Coming in first in the men’s 12.5 k sitting biathlon race was Ukraine’s Rad. After shooting 100 percent, Rad covered the course in a time of 36:27.3. Second went to South Korea’s Eui Hyun Sin, who also shot clean and finished in a time of 37:27.0.

Davidovich, a neutral athlete, missed one shot (0+0+1+0) and raced to third in a time of 37:31.6.

Soule and Pike placed eighth and ninth respectively. Soule missed three shots (2+0+1+0) and finished in a time of 39:56.5, while Pike covered the course in a time of 41:14.6 after five misses (1+2+1+1).

Zaplotinsky covered the course in a time of 42:53.6 after two missed shots (0+1+1+0) and placed 11th.

Cameron did not finish, while his teammate, Fortier did not start.

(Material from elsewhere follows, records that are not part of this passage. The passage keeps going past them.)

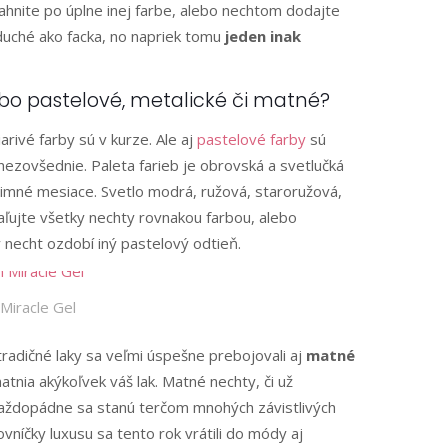
Siahnite po úplne inej farbe, alebo nechtom dodajte
duché ako facka, no napriek tomu
jeden inak
ebo pastelové, metalické či matné?
rivé farby sú v kurze. Ale aj
pastelové farby
sú
nezovšednie. Paleta farieb je obrovská a svetlučká
zimné mesiace. Svetlo modrá, ružová, staroružová,
maľujte všetky nechty rovnakou farbou, alebo
 necht ozdobí iný pastelový odtieň.
Miracle Gel
tradičné laky sa veľmi úspešne prebojovali aj
matné
atnia akýkoľvek váš lak. Matné nechty, či už
každopádne sa stanú terčom mnohých závistlivých
níčky luxusu sa tento rok vrátili do módy aj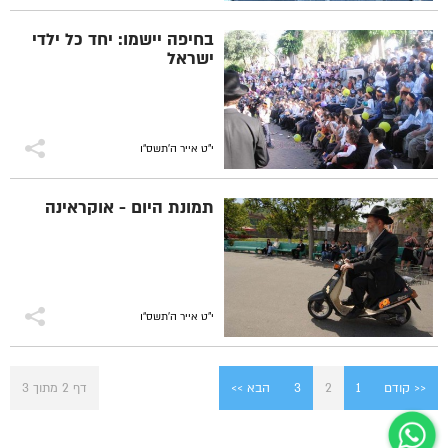
בחיפה יישמו: יחד כל ילדי
ישראל
י"ט אייר ה׳תשס״ו
תמונת היום - אוקראינה
י"ט אייר ה׳תשס״ו
<< קודם
1
2
3
הבא >>
דף 2 מתוך 3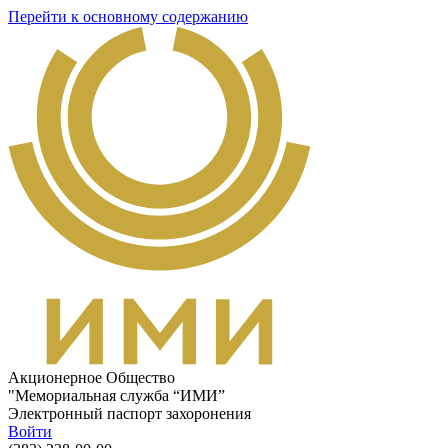
Перейти к основному содержанию
Акционерное Общество
"Мемориальная служба “ИМИ”
Электронный паспорт захоронения
Войти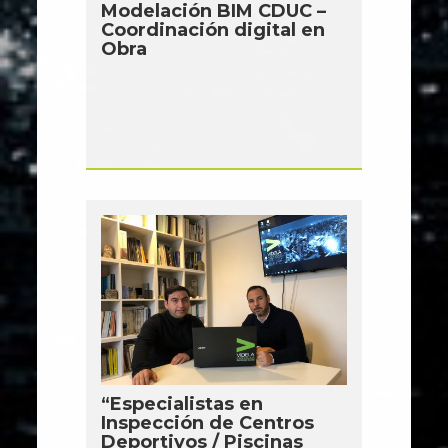
Modelación BIM CDUC –
Coordinación digital en
Obra
“Especialistas en
Inspección de Centros
Deportivos / Piscinas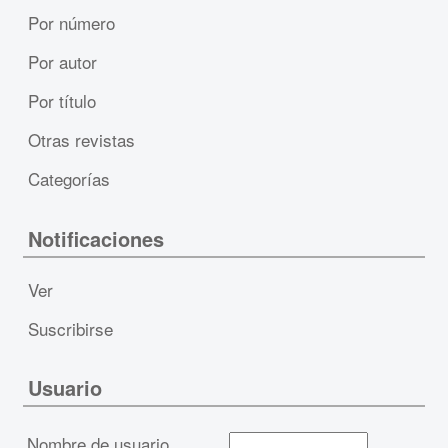
Por número
Por autor
Por título
Otras revistas
Categorías
Notificaciones
Ver
Suscribirse
Usuario
Nombre de usuario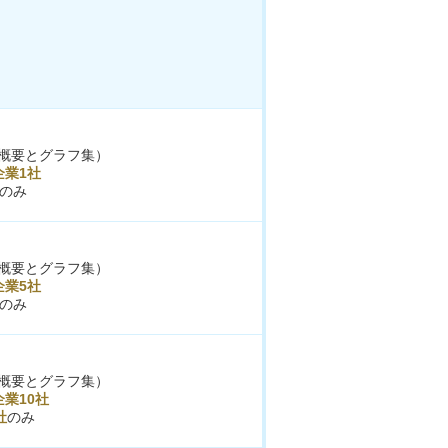
概要とグラフ集）
企業1社
のみ
概要とグラフ集）
企業5社
のみ
概要とグラフ集）
業10社
社
のみ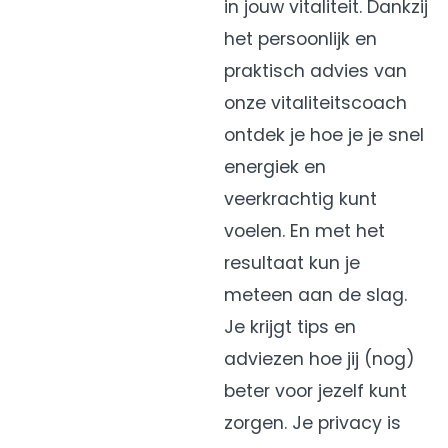
in jouw vitaliteit. Dankzij
het persoonlijk en
praktisch advies van
onze
vitaliteitscoach
ontdek je hoe je je snel
energiek en
veerkrachtig kunt
voelen. En met het
resultaat kun je
meteen aan de slag.
Je krijgt tips en
adviezen hoe jij (nog)
beter voor jezelf kunt
zorgen. Je privacy is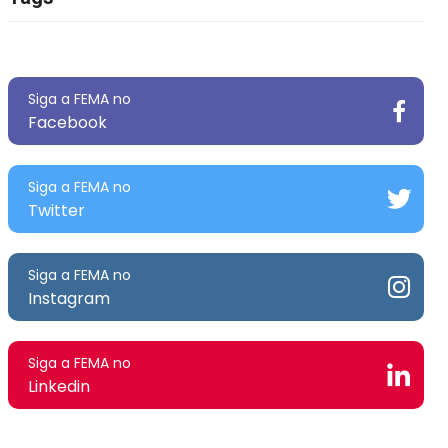
Siga a FEMA no
Facebook
Siga a FEMA no
Twitter
Siga a FEMA no
Instagram
Siga a FEMA no
Linkedin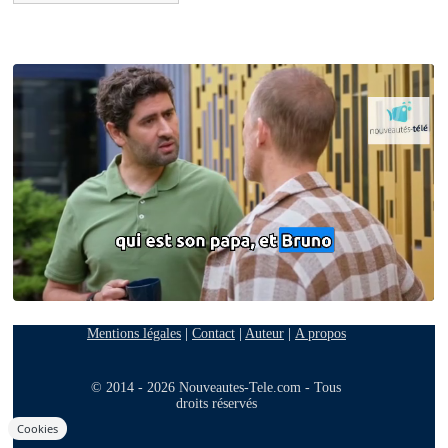
Mentions légales
|
Contact
|
Auteur
|
A propos
© 2014 - 2026 Nouveautes-Tele.com - Tous
droits réservés
Cookies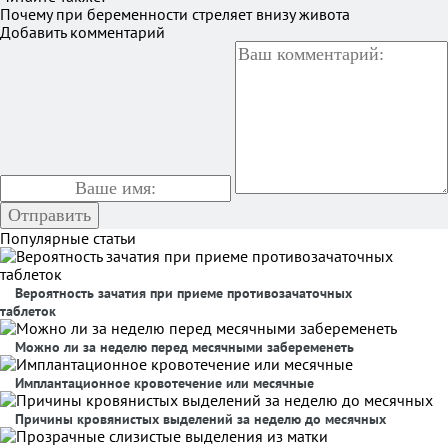
Почему при беременности стреляет внизу живота
Добавить комментарий
Популярные статьи
Вероятность зачатия при приеме противозачаточных
таблеток
Можно ли за неделю перед месячными забеременеть
Имплантационное кровотечение или месячные
Причины кровянистых выделений за неделю до месячных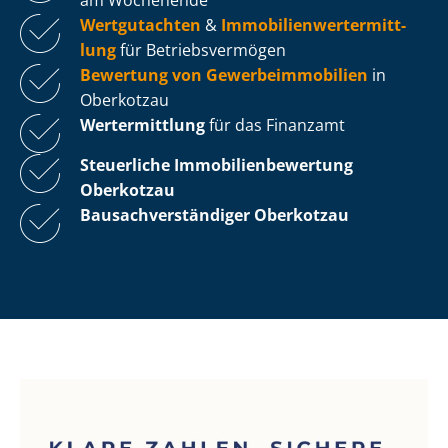
Wertgutachten
&
Im­mo­bi­li­en­wert­ermitt­
lung
für Be­triebs­ver­mö­gen
Bewertung von Ge­wer­be­im­mo­bi­li­en
in
Oberkotzau
Wertermittlung
für das Finanzamt
Steuerliche Im­mo­bi­li­en­be­wer­tung
Oberkotzau
Bau­sach­ver­stän­di­ger Oberkotzau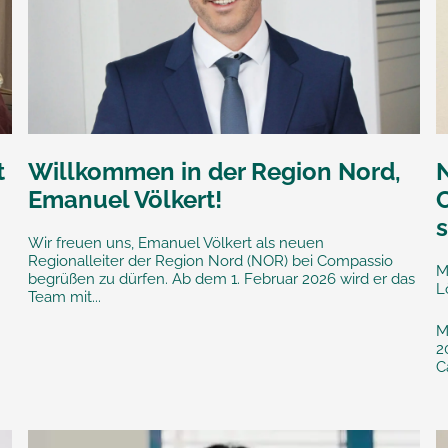
t
Willkommen in der Region Nord,
Emanuel Völkert!
s
Wir freuen uns, Emanuel Völkert als neuen
Regionalleiter der Region Nord (NOR) bei Compassio
M
begrüßen zu dürfen. Ab dem 1. Februar 2026 wird er das
L
Team mit...
M
2
C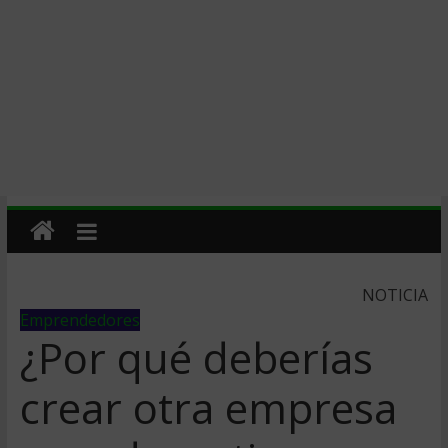
NOTICIA
Emprendedores
¿Por qué deberías
crear otra empresa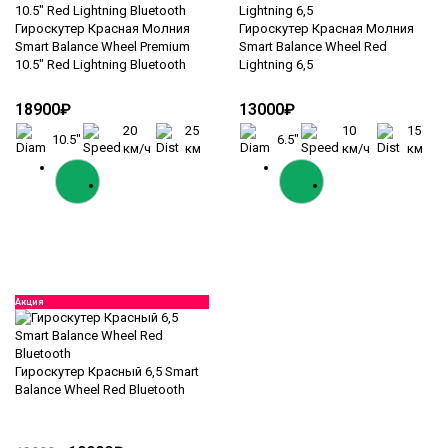
Гироскутер Красная Молния
Гироскутер Красная Молния
Smart Balance Wheel Premium
Smart Balance Wheel Red
10.5" Red Lightning Bluetooth
Lightning 6,5
18900₽
13000₽
20
25
10
15
10.5"
6.5"
км/ч
км
км/ч
км
Акция
Гироскутер Красный 6,5 Smart
Balance Wheel Red Bluetooth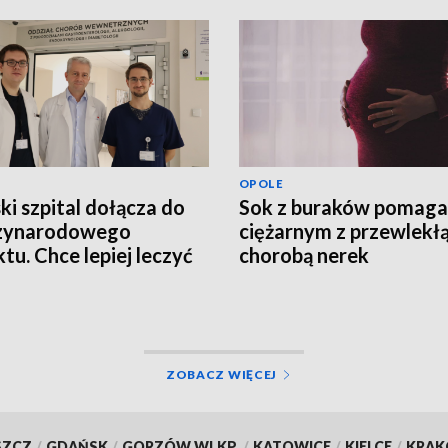
OPOLE
ki szpital dołącza do
Sok z buraków pomaga
zynarodowego
ciężarnym z przewlekł
ktu. Chce lepiej leczyć
chorobą nerek
ntów z groźnym
rzeniem
ZOBACZ WIĘCEJ
SZCZ
/
GDAŃSK
/
GORZÓW WLKP.
/
KATOWICE
/
KIELCE
/
KRA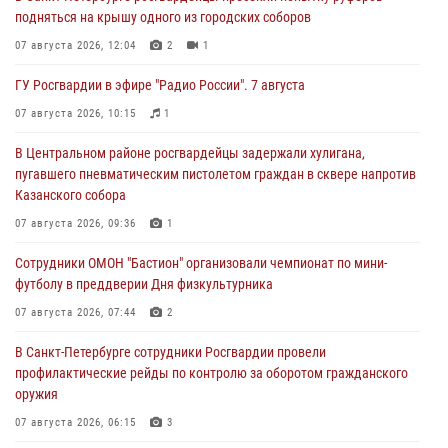
подняться на крышу одного из городских соборов
07 августа 2026, 12:04
2
1
ГУ Росгвардии в эфире "Радио России". 7 августа
07 августа 2026, 10:15
1
В Центральном районе росгвардейцы задержали хулигана,
пугавшего пневматическим пистолетом граждан в сквере напротив
Казанского собора
07 августа 2026, 09:36
1
Сотрудники ОМОН "Бастион" организовали чемпионат по мини-
футболу в преддверии Дня физкультурника
07 августа 2026, 07:44
2
В Санкт-Петербурге сотрудники Росгвардии провели
профилактические рейды по контролю за оборотом гражданского
оружия
07 августа 2026, 06:15
3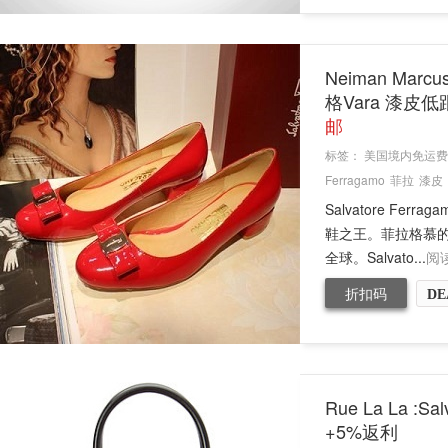
Neiman Mar
格Vara 漆皮
邮
标签：
美国境内免运费
Ferragamo
菲拉
漆皮
Salvatore F
鞋之王。菲拉格慕
全球。Salvato...
阅
折扣码
DE
Rue La La 
+5%返利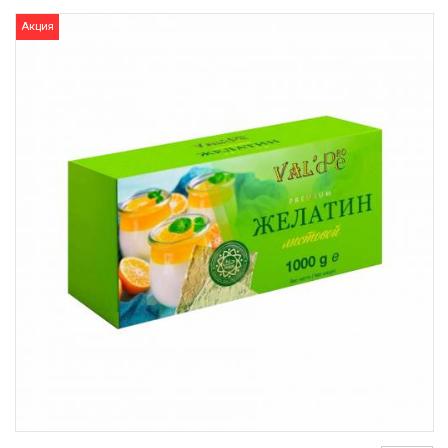
Акция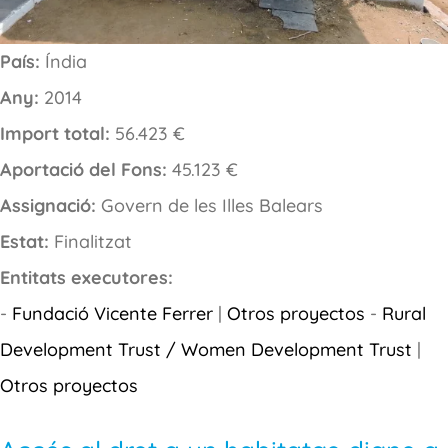
País:
Índia
Any:
2014
Import total:
56.423 €
Aportació del Fons:
45.123 €
Assignació:
Govern de les Illes Balears
Estat:
Finalitzat
Entitats executores:
-
Fundació Vicente Ferrer
|
Otros proyectos
-
Rural
Development Trust / Women Development Trust
|
Otros proyectos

Competing as a neutral athlete, Lekomtsev finished first in the men’s 12.5 k standing biathlon race, shooting 100 percent and covering the course in a time of 31:51.9. France’s Daviet missed one shot (0+1+0+0) and raced to second in a time of 32:57.0.

Neutral athlete Pronkov shot clean and claimed third in a time of 34:01.4. Canada’s Arendz placed fifth in a time of 34:12.1 after one miss (0+0+1+0).

Also competing for Canada, Barber placed 20th in a time of 47:38.8 after nine misses (3+1+4+1).  

The men’s visually impaired 12.5 k biathlon race went to neutral competitor Chokhlaev, who shot clean and covered the course in a time of 29:42.9. Polukhin, another neutral athlete, claimed second in a time of 30:33.0 after one miss (0+0+1+0). Ukrainian Iurii Utkin reached the podium, finishing third in a time of 30:43.7 after shooting 100 percent.